### TEXTE PRÉSENTÉ
┌────────

Homélie pour la solennité des saints Pierre et Paul, 29 juin 2024

L’Église célèbre aujourd’hui dans une même solennité les apôtres Pierre et Paul. Ils sont tous les deux les colonnes de l’Église. L’évangile que nous venons d’entendre nous le dit clairement à propos de Pierre : « Tu es Pierre, et sur cette pierre je bâtirai mon Église » (Mt 16, 18). Et la Tradition lui associe la figure de Paul qui, comme lui, a subi le martyre à Rome. La préface que nous allons chanter tout à l’heure met en parallèle ces deux hommes qui ont joué un rôle capital dans les premières heures de l’Église naissante. Tous deux ont contribué à mettre la foi en lumière. Pierre a été le premier à la confesser lorsque, sous l’action de l’Esprit Saint, il a proclamé la divinité du Seigneur Jésus. Paul en a admirablement déployé le contenu dans ses épîtres, où il scrute en profondeur le mystère du Christ. La préface poursuit en marquant la distinction entre les vocations des deux saints. Le premier a institué l’Église primitive parmi le reste d’Israël, tandis que le second fut le maître et le docteur des nations appelées au salut.

Dans sa lettre aux Galates, saint Paul explique lui-même cette complémentarité entre sa mission et celle de Pierre : « L’annonce de l’Évangile, écrit-il, m’a été confiée pour les incirconcis, comme elle l’a été à Pierre pour les circoncis » (Ga 2, 7). Il était important que les Juifs reçoivent l’annonce du salut qui était l’objet de leur espérance depuis des siècles. Israël constitue le peuple choisi par Dieu dès la première alliance. C’est par lui que le salut devait être communiqué au monde entier. C’est au sein de ce peuple que le Fils unique de Dieu a pris notre chair pour nous racheter du péché. C’est parmi les fils d’Israël que Jésus a choisi ses apôtres. Car le salut vient des Juifs. L’Église naissante ne pouvait en aucune façon se désintéresser du peuple de l’ancienne alliance puisque c’est de lui qu’elle a surgi. Et Pierre a été appelé à annoncer aux fils d’Israël la bonne nouvelle de la rédemption en Jésus Christ. Il faut dans l’Église des hommes qui mettent en valeur la continuité du dessein de Dieu. Des hommes qui s’adressent à ceux qui leur sont proches pour leur indiquer les inflexions du chemin qu’ils suivaient déjà. Ces hommes, comme Pierre, incarnent la stabilité du projet de Dieu pour l’humanité. Ils sont nécessaires à l’Église, et l’on en trouve dans toutes les communautés tant paroissiales que religieuses.

└────────

### DONNÉES EXTRAITES
┌────────

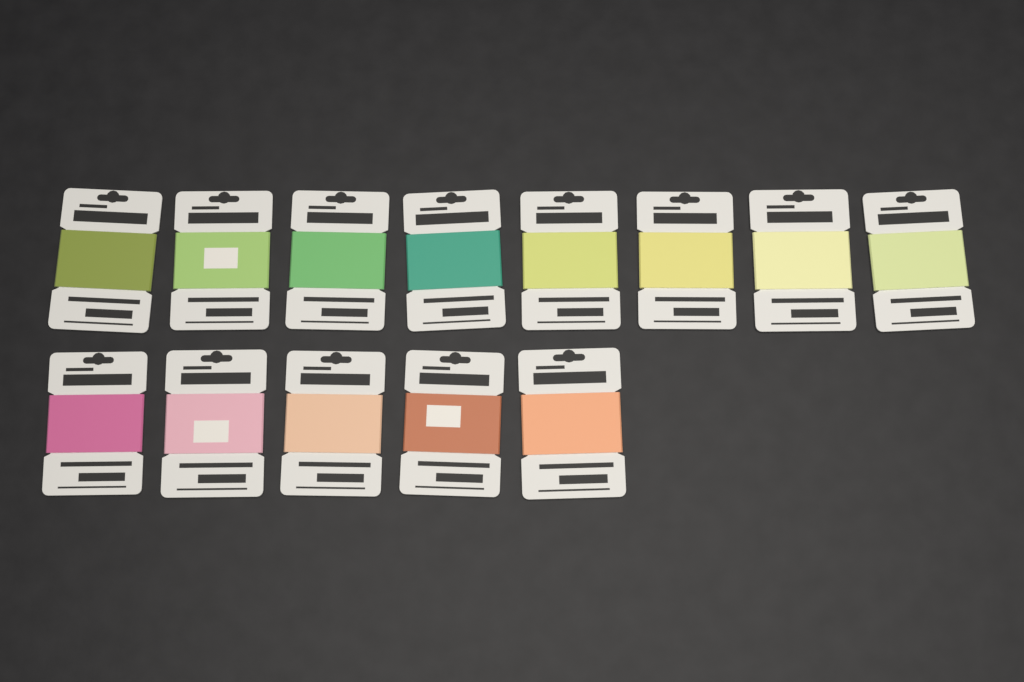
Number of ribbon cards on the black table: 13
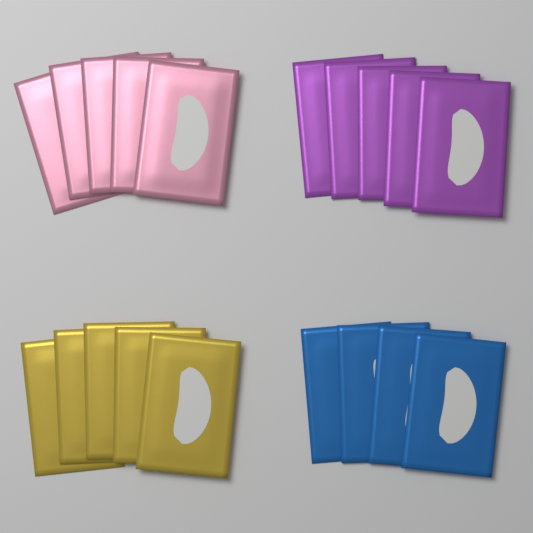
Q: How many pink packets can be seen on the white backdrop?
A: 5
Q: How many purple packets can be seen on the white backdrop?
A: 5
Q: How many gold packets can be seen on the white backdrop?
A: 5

└────────
┌────────

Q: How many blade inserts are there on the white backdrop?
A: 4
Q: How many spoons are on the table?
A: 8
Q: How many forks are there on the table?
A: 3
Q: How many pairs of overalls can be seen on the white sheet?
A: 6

└────────
┌────────

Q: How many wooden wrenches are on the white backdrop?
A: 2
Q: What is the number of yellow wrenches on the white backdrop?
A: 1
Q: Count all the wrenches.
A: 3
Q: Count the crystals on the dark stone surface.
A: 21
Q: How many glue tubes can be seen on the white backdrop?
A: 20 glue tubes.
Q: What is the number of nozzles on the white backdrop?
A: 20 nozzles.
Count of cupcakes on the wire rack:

└────────

### EXERCICE PROPOSÉ 1
Pouvez-vous condenser sous forme de liste le paragraphe de l'homélie qui commence par « Dans sa lettre aux Galates », en conservant ses faits essentiels ?
### EXERCICE PROPOSÉ 2
Pouvez-vous reprendre l'homélie sur les saints Pierre et Paul là où elle s'arrête et la poursuivre ?
Le matériel qui précède n'est d'aucune utilité ici.

### BONNE RÉPONSE 1
- Dans la lettre aux Galates, Paul explique que l'annonce de l'Évangile lui a été confiée pour les incirconcis, comme à Pierre pour les circoncis (Ga 2, 7).
- Israël, peuple choisi par Dieu dès la première alliance, espérait le salut depuis des siècles, et c'est par lui que le salut devait être communiqué au monde entier.
- Le Fils unique de Dieu a pris chair au sein de ce peuple, et Jésus y a choisi ses apôtres : le salut vient des Juifs.
- Issue de ce peuple, l'Église naissante ne pouvait s'en désintéresser. Pierre a été appelé à annoncer aux fils d'Israël la rédemption en Jésus Christ.
- L'Église a besoin d'hommes qui, comme Pierre, mettent en valeur la continuité du dessein de Dieu et en incarnent la stabilité en s'adressant à leurs proches. On en trouve dans toutes les communautés, paroissiales comme religieuses.

### BONNE RÉPONSE 2
À côté de la vocation de Pierre, il y a aussi celle de Paul, appelé à annoncer l’Évangile aux nations païennes. Si au cours de l’ancienne alliance, Dieu s’est choisi un peuple particulier, ce n’est pas pour limiter les destinataires de ses bienfaits à une petite portion de l’humanité, mais c’est pour qu’Israël soit le canal de la grâce accordée à tous les hommes. « Je fais de toi la lumière des nations, dit le Seigneur à son peuple dans le deuxième chant du serviteur, pour que mon salut parvienne jusqu’aux extrémités de la terre » (Is 49, 6). Et Paul a reçu par grâce la révélation de ce mystère, comme il l’explique dans son épître aux Éphésiens : « Ce mystère, c’est que toutes les nations sont associées au même héritage, au même corps, au partage de la même promesse, dans le Christ Jésus » (Ep 3, 6). Pour répondre à l’appel qu’il avait reçu de proclamer l’Évangile aux païens, saint Paul n’a pas hésité à se tourner vers les périphéries, pour reprendre le vocabulaire d’un pape du XXIe siècle. Il n’a pas craint d’emprunter des pistes inexplorées jusqu’alors. Pour remettre en question l’exigence de la circoncision, il fallait, reconnaissons-le, une certaine audace. Celle-ci a été nécessaire pour ouvrir aux païens l’accès au salut. Pour être fidèle à sa mission universelle, l’Église a besoin d’hommes comme saint Paul, qui mettent en lumière la nouveauté du salut apporté par le Christ.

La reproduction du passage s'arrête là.